It's sad to say but this is the only way to get a decently powerful desktop Mac right now (that's not using server grade Xenon chips, I don't need ECC).

One thing that's unfortunate though (about a Hackintosh) I think about to change (maybe already has) is the use of a R9 280x due to driver issues in OS X (i.e. there are no drivers for newer GPUs). I think now you can use, or soon will be able to, Pascal based GPUs which would great for deep learning/CUDA. It's a shame Apple has been relentless in their quest to ship inferior GPUs in Macs.

The biggest beef I have with this Touchbar MBP I've got is the GPU is pretty crap compared to NVidia's offerings-- and I think it's somewhere that Apple could dominate. Sure it'd take partnering with GPU manufacturers, innovation, and money in the space but that's exactly what the Mac needs right now and Apple is fully capable of... or someone's god forbid sacrificing a small bit of portability for the power.

I really want to love the mac but outside of iOS development I don't have much of a reason to run it these days. Windows + Linux subystem is pretty great, or just booting directly into Linux.

To be honest developing in native Linux lately has been wonderful, it's incredibly fast, driver support is pretty damn good, and desktop is attractive enough.

I even have Thunderbolt 3 ports on my desktop which have been good, I just wish VNC clients were faster so I could network-in my Macbook Pro's screen better. The latency even over thunderbolt three is pretty atrocious.

Edit: Just so I don't SPAM another comment, as the nice folks below have pointed out... PASCAL is supported. Upvoted you all because I'm so happy. Gonna get my hackintosh back in action tomorrow.

Edit 2: I'd also like to say NVMe is mind blowingly fast on the desktop I've got and something sorely lacking from Apple's offering adding another downside to the current Mac desktops.

Edit 3: Cleared up note about thunderbolt 3 and VNC.

Mac OS "as it's now called" is a compelling offering because of third party commercial software support including Microsoft and Adobe. Linux is great for some developers who work with stacks that live entirely in Linux. There are still some things though that it doesn't stack up well against like the software available for Windows or Mac.
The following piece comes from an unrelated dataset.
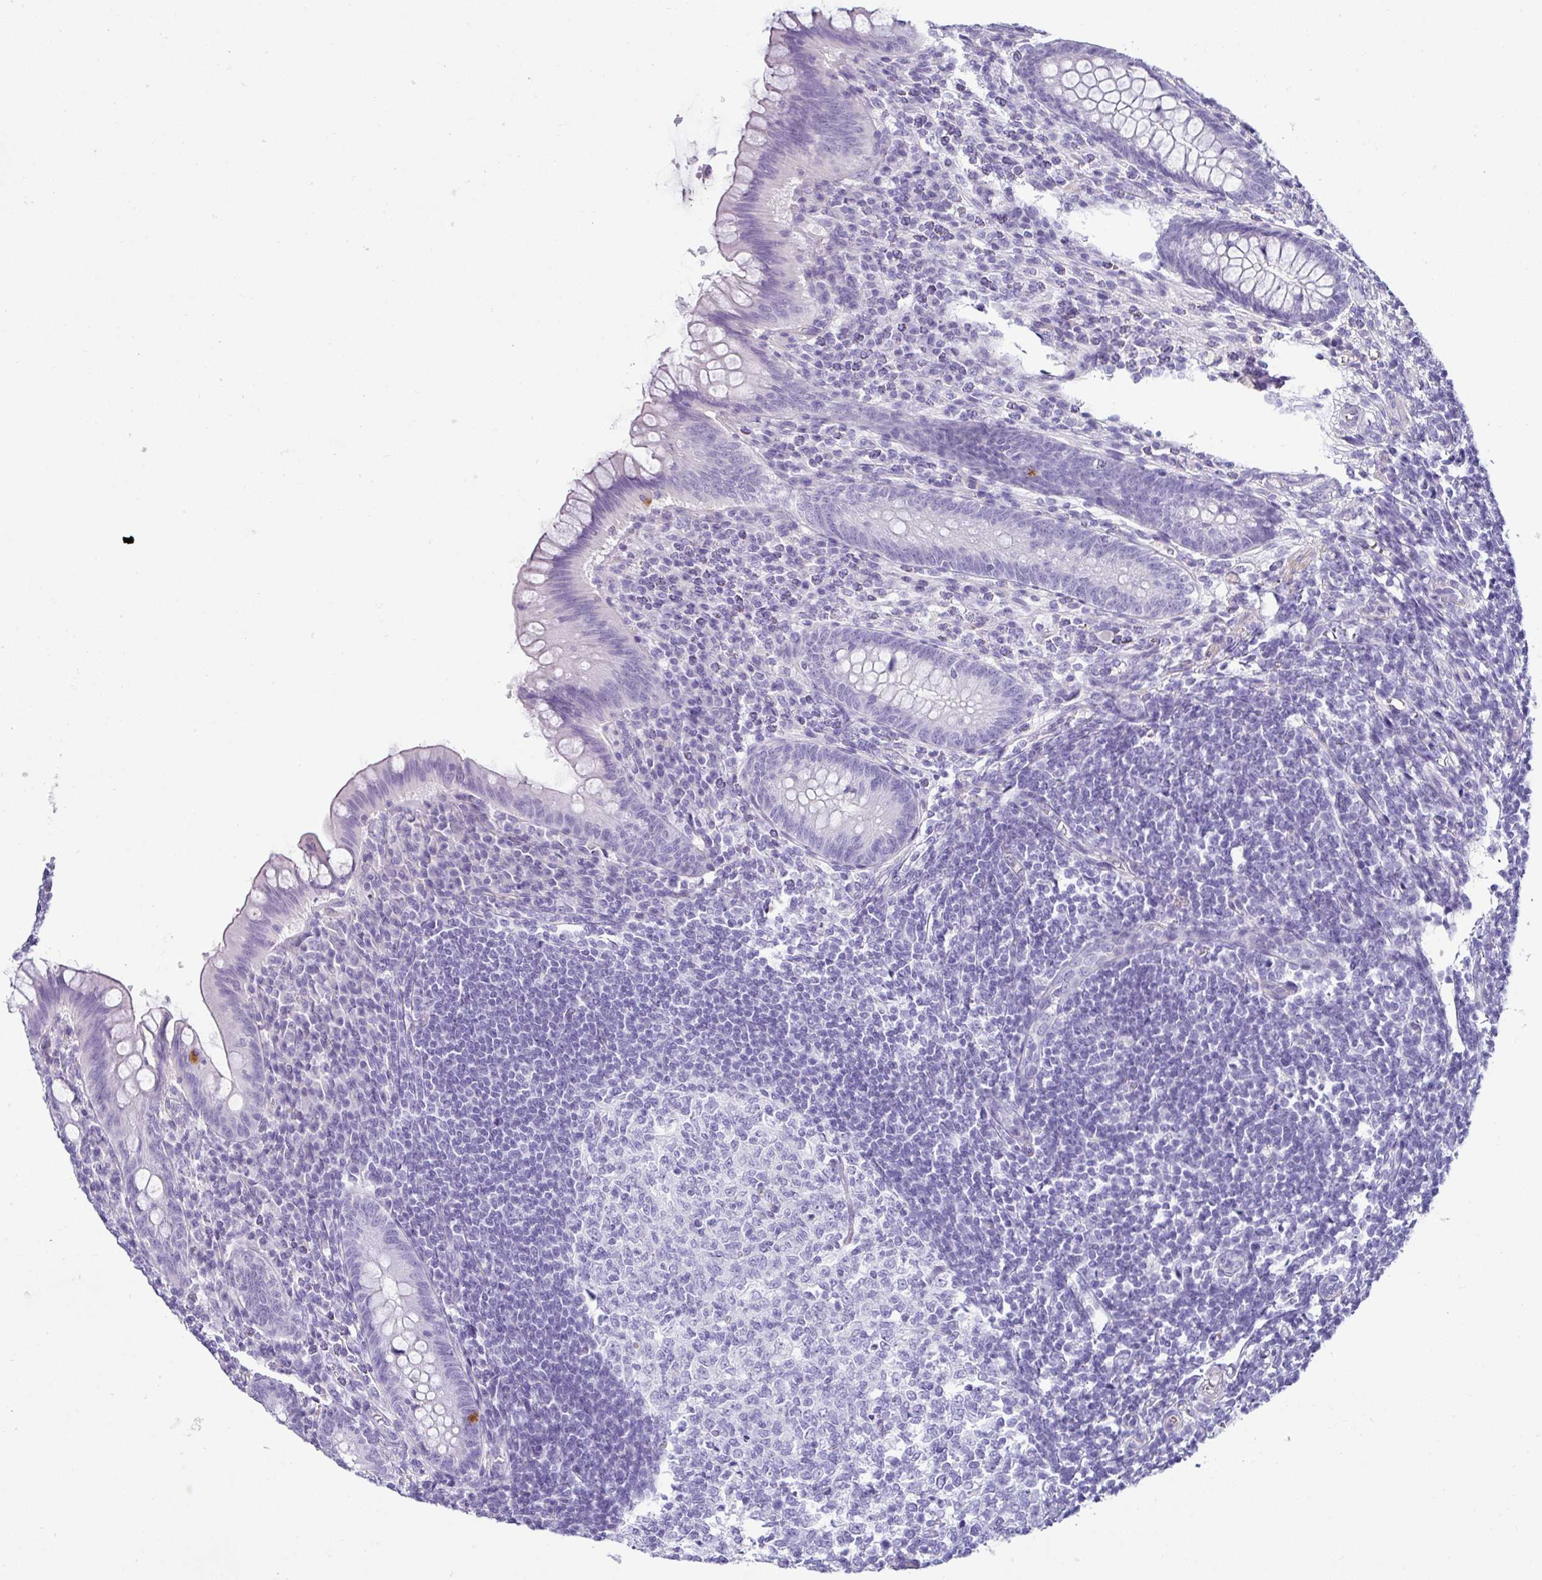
{"staining": {"intensity": "strong", "quantity": "<25%", "location": "cytoplasmic/membranous"}, "tissue": "appendix", "cell_type": "Glandular cells", "image_type": "normal", "snomed": [{"axis": "morphology", "description": "Normal tissue, NOS"}, {"axis": "topography", "description": "Appendix"}], "caption": "Protein expression analysis of unremarkable appendix displays strong cytoplasmic/membranous staining in approximately <25% of glandular cells. The staining was performed using DAB to visualize the protein expression in brown, while the nuclei were stained in blue with hematoxylin (Magnification: 20x).", "gene": "VCX2", "patient": {"sex": "female", "age": 33}}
As someone who does front end graphic work to mockup apps before building them as part of my workflow I couldn't see myself switching off Mac OS unless Microsoft drops the registry, replaces NTFS, stops with the spyware being built in, disables the forced updates and finally goes with one UI/UX for everything.
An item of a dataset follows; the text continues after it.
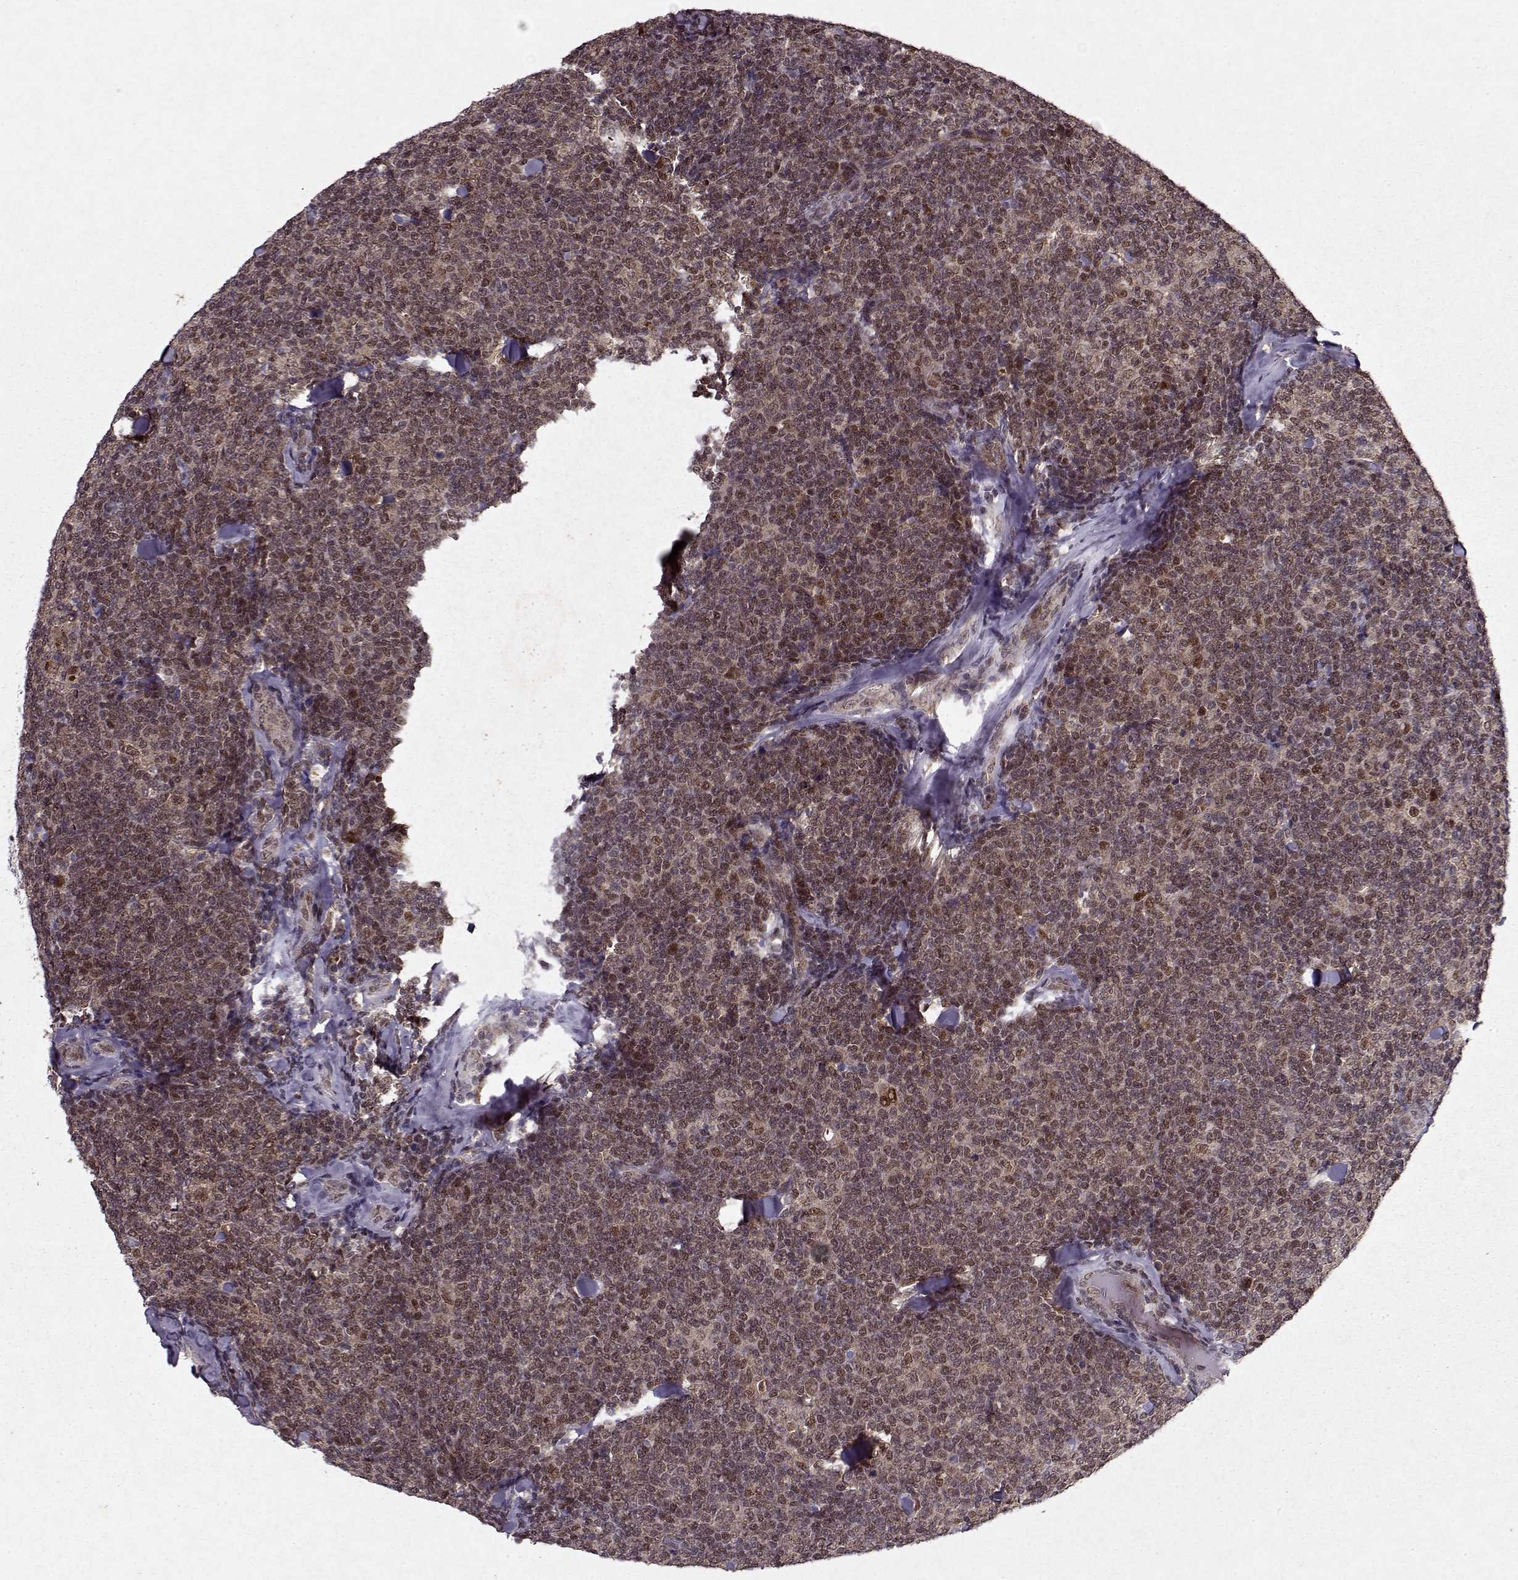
{"staining": {"intensity": "weak", "quantity": ">75%", "location": "cytoplasmic/membranous,nuclear"}, "tissue": "lymphoma", "cell_type": "Tumor cells", "image_type": "cancer", "snomed": [{"axis": "morphology", "description": "Malignant lymphoma, non-Hodgkin's type, Low grade"}, {"axis": "topography", "description": "Lymph node"}], "caption": "Lymphoma tissue shows weak cytoplasmic/membranous and nuclear staining in approximately >75% of tumor cells", "gene": "PSMA7", "patient": {"sex": "female", "age": 56}}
Drops the registry? What does that even mean?

The Registry is the centralised configuration store which Windows introduced in Windows 95. Lots of people still don't like it.

...because it's an impenetrable tangle of GUIDs, deep hierarchies, and keys left behind by apps long uninstalled.

The last time I opened regedit was 2014.

No, that's not true--I did once in 2015 to make a game written in 1998 work.

I think we can lay this one to rest.

Capslock as Ctrl? That's a regedit.

Copying putty settings from one host to another? That's a regedit.

(Semi-) permanently disabling live scans from Windows Defender? That's a regedit.

I use SharpKeys to automate the keymapping process on Windows.

https://github.com/randyrants/sharpkeys

One of the first things I install on any new system. Gotta have my Caps Lock->Escape.